Steven Lines

Personal information
- Full name: Steven John Lines
- Born: 16 March 1963 (age 63) Luton, Bedfordshire
- Batting: Right-handed
- Bowling: Right-arm medium

Domestic team information
- 1980–1990: Bedfordshire
- 1983: Northamptonshire

Career statistics
| Competition | First-class | List A |
| Matches | 1 | 2 |
| Runs scored | 29 | 3 |
| Batting average | 29.00 | 1.50 |
| 100s/50s | 0/0 | 0/0 |
| Top score | 29 | 2 |
| Balls bowled | – | 66 |
| Wickets | – | 4 |
| Bowling average | – | 10.25 |
| 5 wickets in innings | – | 0 |
| 10 wickets in match | – | 0 |
| Best bowling | – | 3/28 |
| Catches/stumpings | 1/– | 2/– |
- Source: Cricinfo, 2 August 2011

= Steven Lines =

English cricketer (born 1963)

Steven John Lines (born 16 March 1963) is a former English cricketer. Lines was a right-handed batsman who bowled right-arm medium pace. He was born in Luton, Bedfordshire.
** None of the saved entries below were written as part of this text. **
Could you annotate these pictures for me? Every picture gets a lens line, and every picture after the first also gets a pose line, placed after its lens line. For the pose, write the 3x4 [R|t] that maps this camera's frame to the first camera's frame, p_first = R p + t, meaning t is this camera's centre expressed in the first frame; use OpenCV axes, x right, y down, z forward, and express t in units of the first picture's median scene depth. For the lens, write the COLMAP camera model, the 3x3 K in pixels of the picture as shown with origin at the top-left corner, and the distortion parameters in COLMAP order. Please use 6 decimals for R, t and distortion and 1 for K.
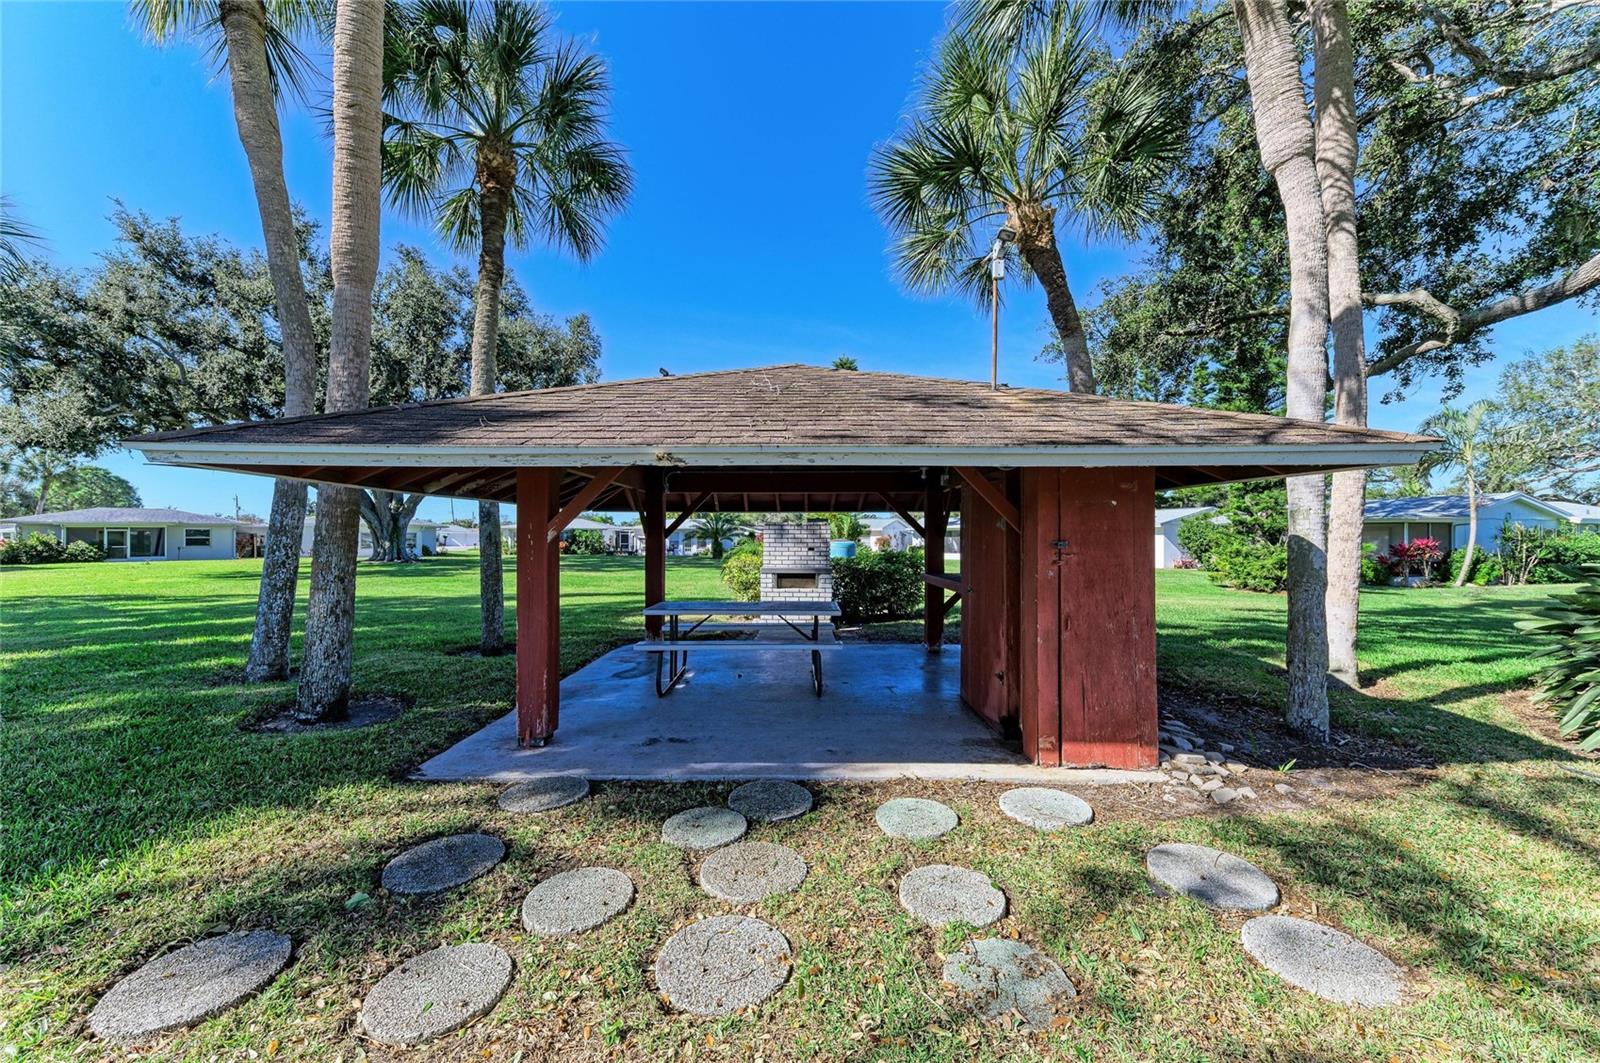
lens RADIAL K [[613.4, 0, 800.0], [0, 613.4, 531.5], [0, 0, 1]] dist [0.010005, -0.000238]
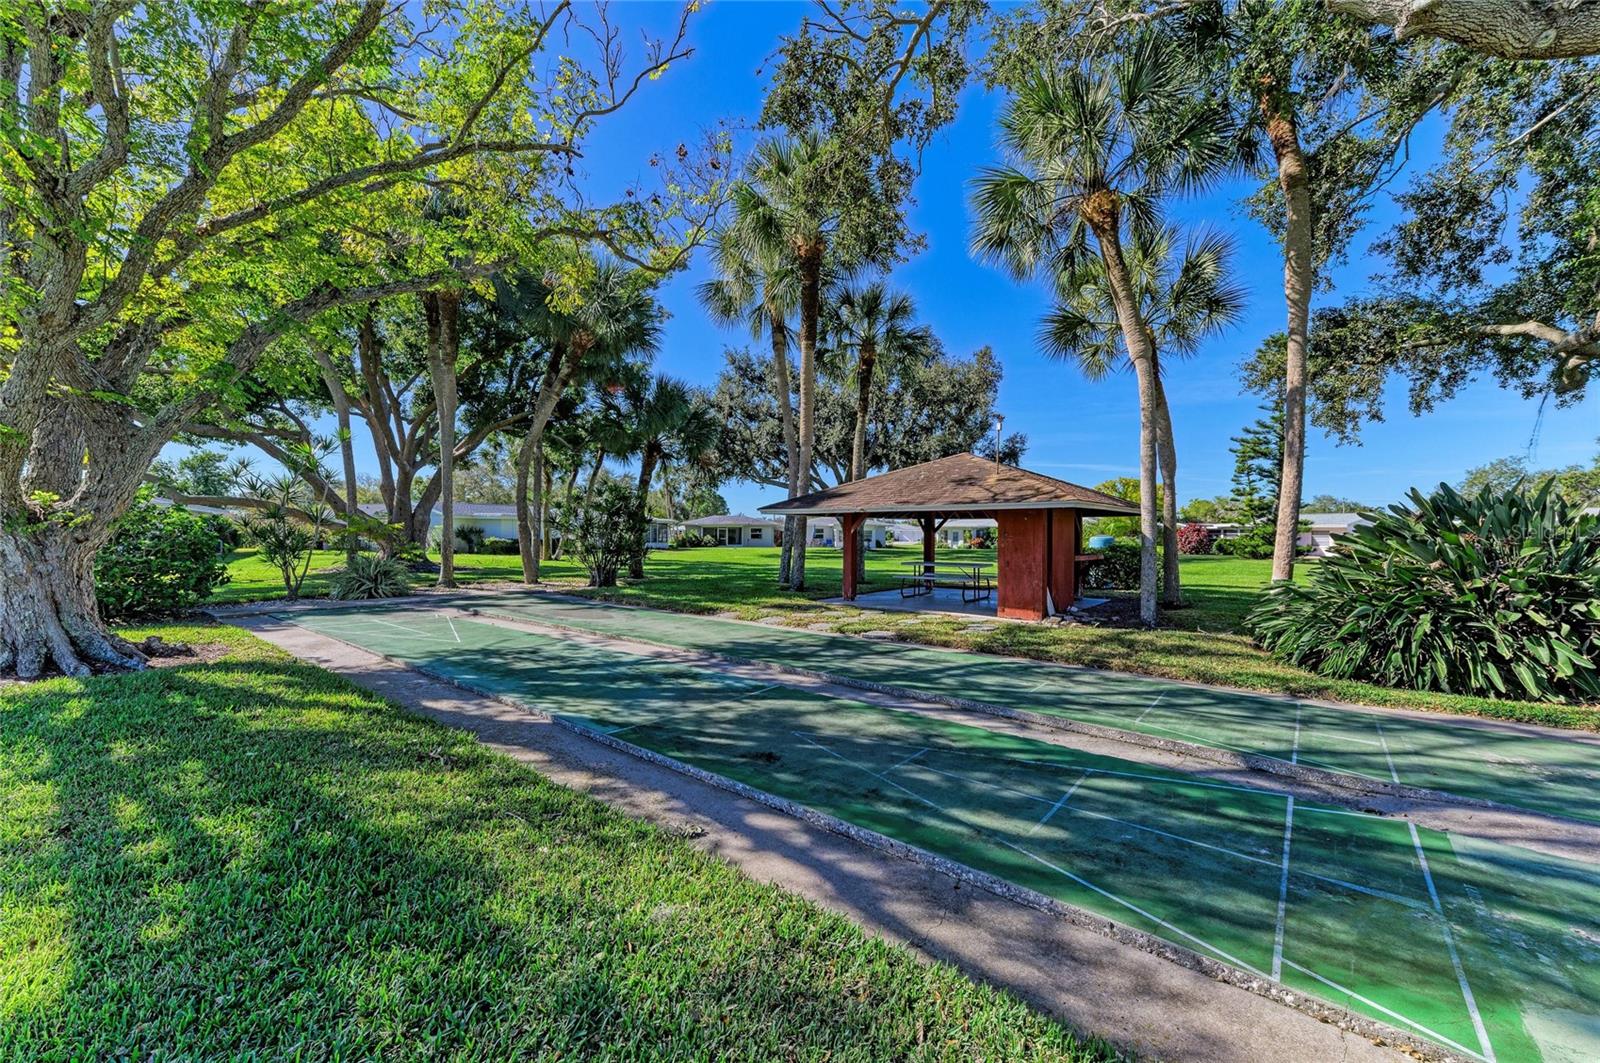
lens RADIAL K [[613.4, 0, 800.0], [0, 613.4, 531.5], [0, 0, 1]] dist [0.010005, -0.000238]
pose [[0.767672, 0.001219, -0.640842, 0.179591], [0.001370, 0.999993, 0.003544, -0.000587], [0.640842, -0.003599, 0.767664, -0.201187]]
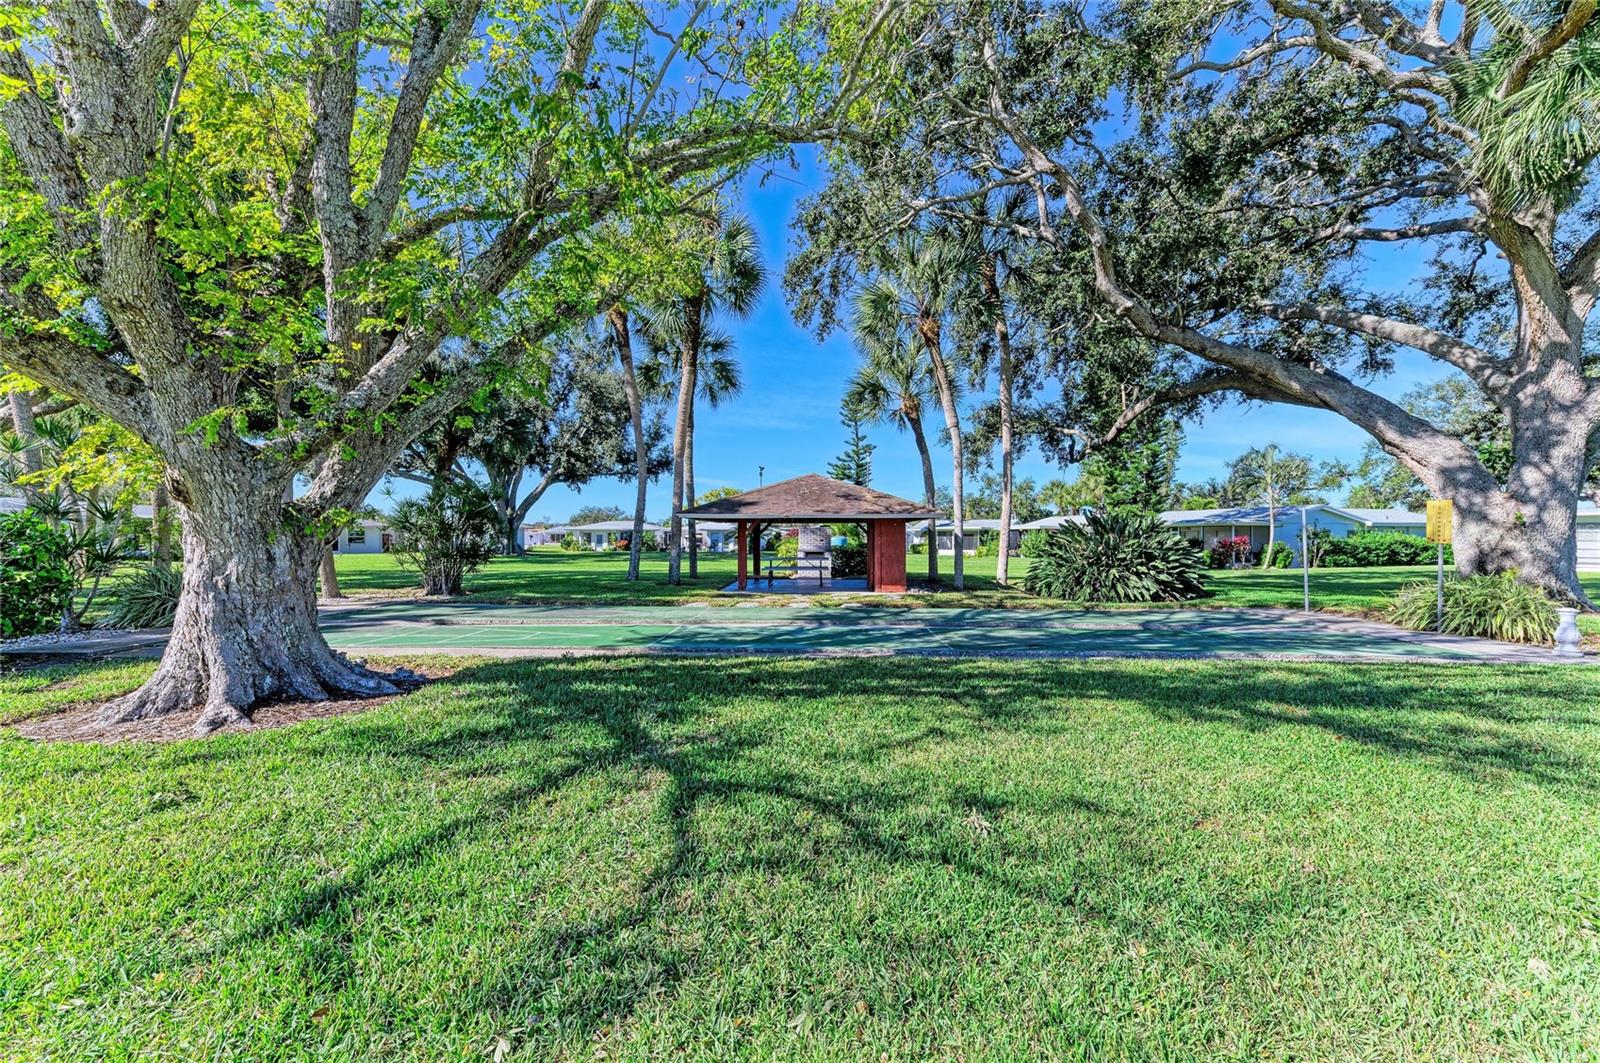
lens RADIAL K [[613.4, 0, 800.0], [0, 613.4, 531.5], [0, 0, 1]] dist [0.010005, -0.000238]
pose [[0.999202, -0.000588, -0.039943, 0.008753], [0.000584, 1.000000, -0.000120, -0.000583], [0.039943, 0.000097, 0.999202, -0.361081]]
Lines made his debut for Bedfordshire against Buckinghamshire in the 1980 Minor Counties Championship. He played Minor counties cricket for Bedfordshire from 1980 to 1990, making 51 Minor Counties Championship appearances and 6 MCCA Knockout Trophy appearances. He made his List A debut against Somerset in the 1982 NatWest Trophy. He was dismissed for a single run by Hallam Moseley in Bedfordshire's innings, while with the ball he took the wickets of Peter Roebuck, Ian Botham and Nigel Popplewell for the cost of 28 runs from 10 overs. He made a further List A appearance against Gloucestershire in the 1985 NatWest Trophy. In this match, he took the wicket of Kevin Curran for the cost of 13 runs from a single over, while with the bat he was dismissed for 2 runs by David Graveney.

Lines also made a single first-class appearance, which came for Northamptonshire against Oxford University in 1983. He batted once in this match, scoring 29 runs in Northamptonshire's first-innings before being dismissed by Jonathan Turnbull.